PROVIDED INFORMATION ->
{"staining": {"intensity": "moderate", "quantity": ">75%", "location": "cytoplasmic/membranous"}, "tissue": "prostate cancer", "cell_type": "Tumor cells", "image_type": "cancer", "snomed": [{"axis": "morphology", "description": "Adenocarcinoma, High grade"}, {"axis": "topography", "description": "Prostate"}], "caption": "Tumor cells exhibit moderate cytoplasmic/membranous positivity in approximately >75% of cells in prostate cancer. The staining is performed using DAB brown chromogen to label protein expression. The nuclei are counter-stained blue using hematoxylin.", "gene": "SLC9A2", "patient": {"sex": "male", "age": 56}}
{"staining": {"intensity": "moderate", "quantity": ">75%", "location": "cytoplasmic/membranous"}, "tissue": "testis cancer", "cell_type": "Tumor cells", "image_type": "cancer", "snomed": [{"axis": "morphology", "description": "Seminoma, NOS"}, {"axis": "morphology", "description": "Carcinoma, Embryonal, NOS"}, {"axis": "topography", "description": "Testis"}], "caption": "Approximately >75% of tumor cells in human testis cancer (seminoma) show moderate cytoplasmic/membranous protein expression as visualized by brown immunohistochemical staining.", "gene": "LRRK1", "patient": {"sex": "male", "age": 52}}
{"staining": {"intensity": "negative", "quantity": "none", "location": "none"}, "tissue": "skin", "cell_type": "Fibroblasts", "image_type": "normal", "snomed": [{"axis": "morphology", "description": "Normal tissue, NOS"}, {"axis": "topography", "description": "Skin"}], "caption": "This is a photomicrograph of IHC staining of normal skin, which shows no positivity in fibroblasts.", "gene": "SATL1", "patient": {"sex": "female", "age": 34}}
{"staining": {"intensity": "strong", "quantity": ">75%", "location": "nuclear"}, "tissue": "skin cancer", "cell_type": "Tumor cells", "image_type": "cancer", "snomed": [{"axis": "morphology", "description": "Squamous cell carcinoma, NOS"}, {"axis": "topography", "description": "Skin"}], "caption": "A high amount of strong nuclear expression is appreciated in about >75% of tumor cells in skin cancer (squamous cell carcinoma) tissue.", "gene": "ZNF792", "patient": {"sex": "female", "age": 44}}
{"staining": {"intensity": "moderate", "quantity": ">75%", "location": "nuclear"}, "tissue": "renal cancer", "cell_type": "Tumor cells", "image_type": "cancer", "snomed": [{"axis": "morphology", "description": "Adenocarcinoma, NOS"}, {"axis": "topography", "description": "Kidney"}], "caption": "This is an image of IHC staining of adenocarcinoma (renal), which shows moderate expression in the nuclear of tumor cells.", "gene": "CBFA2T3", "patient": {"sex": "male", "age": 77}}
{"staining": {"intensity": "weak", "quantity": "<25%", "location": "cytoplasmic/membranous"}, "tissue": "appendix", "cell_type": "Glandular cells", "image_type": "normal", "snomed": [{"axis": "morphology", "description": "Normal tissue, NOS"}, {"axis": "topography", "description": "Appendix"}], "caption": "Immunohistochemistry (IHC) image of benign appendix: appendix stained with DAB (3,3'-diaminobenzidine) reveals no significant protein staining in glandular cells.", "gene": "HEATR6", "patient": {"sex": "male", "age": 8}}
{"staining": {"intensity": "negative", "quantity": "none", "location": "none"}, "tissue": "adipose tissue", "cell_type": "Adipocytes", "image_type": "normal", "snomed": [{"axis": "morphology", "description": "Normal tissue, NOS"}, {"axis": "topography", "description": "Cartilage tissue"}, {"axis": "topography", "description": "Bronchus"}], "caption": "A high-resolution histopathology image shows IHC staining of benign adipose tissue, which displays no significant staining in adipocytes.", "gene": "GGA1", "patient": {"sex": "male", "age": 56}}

DIRECTIONS FOR THIS TASK -> Repeat the material above in full, exactly as it stands.

SOLVED EXERCISE ->
{"staining": {"intensity": "moderate", "quantity": ">75%", "location": "cytoplasmic/membranous"}, "tissue": "prostate cancer", "cell_type": "Tumor cells", "image_type": "cancer", "snomed": [{"axis": "morphology", "description": "Adenocarcinoma, High grade"}, {"axis": "topography", "description": "Prostate"}], "caption": "Tumor cells exhibit moderate cytoplasmic/membranous positivity in approximately >75% of cells in prostate cancer. The staining is performed using DAB brown chromogen to label protein expression. The nuclei are counter-stained blue using hematoxylin.", "gene": "SLC9A2", "patient": {"sex": "male", "age": 56}}
{"staining": {"intensity": "moderate", "quantity": ">75%", "location": "cytoplasmic/membranous"}, "tissue": "testis cancer", "cell_type": "Tumor cells", "image_type": "cancer", "snomed": [{"axis": "morphology", "description": "Seminoma, NOS"}, {"axis": "morphology", "description": "Carcinoma, Embryonal, NOS"}, {"axis": "topography", "description": "Testis"}], "caption": "Approximately >75% of tumor cells in human testis cancer (seminoma) show moderate cytoplasmic/membranous protein expression as visualized by brown immunohistochemical staining.", "gene": "LRRK1", "patient": {"sex": "male", "age": 52}}
{"staining": {"intensity": "negative", "quantity": "none", "location": "none"}, "tissue": "skin", "cell_type": "Fibroblasts", "image_type": "normal", "snomed": [{"axis": "morphology", "description": "Normal tissue, NOS"}, {"axis": "topography", "description": "Skin"}], "caption": "This is a photomicrograph of IHC staining of normal skin, which shows no positivity in fibroblasts.", "gene": "SATL1", "patient": {"sex": "female", "age": 34}}
{"staining": {"intensity": "strong", "quantity": ">75%", "location": "nuclear"}, "tissue": "skin cancer", "cell_type": "Tumor cells", "image_type": "cancer", "snomed": [{"axis": "morphology", "description": "Squamous cell carcinoma, NOS"}, {"axis": "topography", "description": "Skin"}], "caption": "A high amount of strong nuclear expression is appreciated in about >75% of tumor cells in skin cancer (squamous cell carcinoma) tissue.", "gene": "ZNF792", "patient": {"sex": "female", "age": 44}}
{"staining": {"intensity": "moderate", "quantity": ">75%", "location": "nuclear"}, "tissue": "renal cancer", "cell_type": "Tumor cells", "image_type": "cancer", "snomed": [{"axis": "morphology", "description": "Adenocarcinoma, NOS"}, {"axis": "topography", "description": "Kidney"}], "caption": "This is an image of IHC staining of adenocarcinoma (renal), which shows moderate expression in the nuclear of tumor cells.", "gene": "CBFA2T3", "patient": {"sex": "male", "age": 77}}
{"staining": {"intensity": "weak", "quantity": "<25%", "location": "cytoplasmic/membranous"}, "tissue": "appendix", "cell_type": "Glandular cells", "image_type": "normal", "snomed": [{"axis": "morphology", "description": "Normal tissue, NOS"}, {"axis": "topography", "description": "Appendix"}], "caption": "Immunohistochemistry (IHC) image of benign appendix: appendix stained with DAB (3,3'-diaminobenzidine) reveals no significant protein staining in glandular cells.", "gene": "HEATR6", "patient": {"sex": "male", "age": 8}}
{"staining": {"intensity": "negative", "quantity": "none", "location": "none"}, "tissue": "adipose tissue", "cell_type": "Adipocytes", "image_type": "normal", "snomed": [{"axis": "morphology", "description": "Normal tissue, NOS"}, {"axis": "topography", "description": "Cartilage tissue"}, {"axis": "topography", "description": "Bronchus"}], "caption": "A high-resolution histopathology image shows IHC staining of benign adipose tissue, which displays no significant staining in adipocytes.", "gene": "GGA1", "patient": {"sex": "male", "age": 56}}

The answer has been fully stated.